◆ **TO DO**:
Convert every line of the listing below into a JSON list of strings, one string per line, leaving out blank lines.

--- Start SOURCE RECORDS ---

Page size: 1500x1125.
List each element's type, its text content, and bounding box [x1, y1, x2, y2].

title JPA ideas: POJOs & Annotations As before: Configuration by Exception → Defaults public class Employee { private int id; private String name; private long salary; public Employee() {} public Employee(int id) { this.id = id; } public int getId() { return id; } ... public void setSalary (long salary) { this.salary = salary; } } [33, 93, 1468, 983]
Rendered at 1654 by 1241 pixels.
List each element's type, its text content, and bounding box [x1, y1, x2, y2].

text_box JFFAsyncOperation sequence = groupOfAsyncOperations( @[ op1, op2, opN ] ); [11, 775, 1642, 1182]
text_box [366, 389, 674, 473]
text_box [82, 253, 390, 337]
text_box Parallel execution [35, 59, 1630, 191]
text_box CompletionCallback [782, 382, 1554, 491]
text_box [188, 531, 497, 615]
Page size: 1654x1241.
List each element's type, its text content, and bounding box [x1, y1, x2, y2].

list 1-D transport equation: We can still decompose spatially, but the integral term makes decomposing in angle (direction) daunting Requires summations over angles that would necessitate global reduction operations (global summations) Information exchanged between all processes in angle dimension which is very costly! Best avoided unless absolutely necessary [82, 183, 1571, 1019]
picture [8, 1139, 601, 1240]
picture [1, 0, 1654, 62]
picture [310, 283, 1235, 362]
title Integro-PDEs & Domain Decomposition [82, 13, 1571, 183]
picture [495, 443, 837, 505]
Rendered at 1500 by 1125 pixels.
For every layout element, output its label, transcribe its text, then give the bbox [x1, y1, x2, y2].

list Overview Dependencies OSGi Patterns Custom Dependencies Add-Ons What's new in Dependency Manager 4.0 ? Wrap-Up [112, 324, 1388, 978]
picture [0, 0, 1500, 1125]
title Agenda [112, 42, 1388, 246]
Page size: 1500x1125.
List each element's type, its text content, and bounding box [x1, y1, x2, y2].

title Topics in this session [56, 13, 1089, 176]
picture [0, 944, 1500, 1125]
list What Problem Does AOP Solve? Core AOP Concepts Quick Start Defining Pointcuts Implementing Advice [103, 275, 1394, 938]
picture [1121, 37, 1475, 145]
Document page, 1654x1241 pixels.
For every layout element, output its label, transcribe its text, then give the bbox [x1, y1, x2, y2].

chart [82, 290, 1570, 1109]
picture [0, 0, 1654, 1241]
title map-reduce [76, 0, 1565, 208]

--- End SOURCE RECORDS ---

◆ **FINAL RESULT**:
[
  "Page size: 1500x1125.",
  "List each element's type, its text content, and bounding box [x1, y1, x2, y2].",
  "title JPA ideas: POJOs & Annotations As before: Configuration by Exception → Defaults public class Employee { private int id; private String name; private long salary; public Employee() {} public Employee(int id) { this.id = id; } public int getId() { return id; } ... public void setSalary (long salary) { this.salary = salary; } } [33, 93, 1468, 983]",
  "Rendered at 1654 by 1241 pixels.",
  "List each element's type, its text content, and bounding box [x1, y1, x2, y2].",
  "text_box JFFAsyncOperation sequence = groupOfAsyncOperations( @[ op1, op2, opN ] ); [11, 775, 1642, 1182]",
  "text_box [366, 389, 674, 473]",
  "text_box [82, 253, 390, 337]",
  "text_box Parallel execution [35, 59, 1630, 191]",
  "text_box CompletionCallback [782, 382, 1554, 491]",
  "text_box [188, 531, 497, 615]",
  "Page size: 1654x1241.",
  "List each element's type, its text content, and bounding box [x1, y1, x2, y2].",
  "list 1-D transport equation: We can still decompose spatially, but the integral term makes decomposing in angle (direction) daunting Requires summations over angles that would necessitate global reduction operations (global summations) Information exchanged between all processes in angle dimension which is very costly! Best avoided unless absolutely necessary [82, 183, 1571, 1019]",
  "picture [8, 1139, 601, 1240]",
  "picture [1, 0, 1654, 62]",
  "picture [310, 283, 1235, 362]",
  "title Integro-PDEs & Domain Decomposition [82, 13, 1571, 183]",
  "picture [495, 443, 837, 505]",
  "Rendered at 1500 by 1125 pixels.",
  "For every layout element, output its label, transcribe its text, then give the bbox [x1, y1, x2, y2].",
  "list Overview Dependencies OSGi Patterns Custom Dependencies Add-Ons What's new in Dependency Manager 4.0 ? Wrap-Up [112, 324, 1388, 978]",
  "picture [0, 0, 1500, 1125]",
  "title Agenda [112, 42, 1388, 246]",
  "Page size: 1500x1125.",
  "List each element's type, its text content, and bounding box [x1, y1, x2, y2].",
  "title Topics in this session [56, 13, 1089, 176]",
  "picture [0, 944, 1500, 1125]",
  "list What Problem Does AOP Solve? Core AOP Concepts Quick Start Defining Pointcuts Implementing Advice [103, 275, 1394, 938]",
  "picture [1121, 37, 1475, 145]",
  "Document page, 1654x1241 pixels.",
  "For every layout element, output its label, transcribe its text, then give the bbox [x1, y1, x2, y2].",
  "chart [82, 290, 1570, 1109]",
  "picture [0, 0, 1654, 1241]",
  "title map-reduce [76, 0, 1565, 208]"
]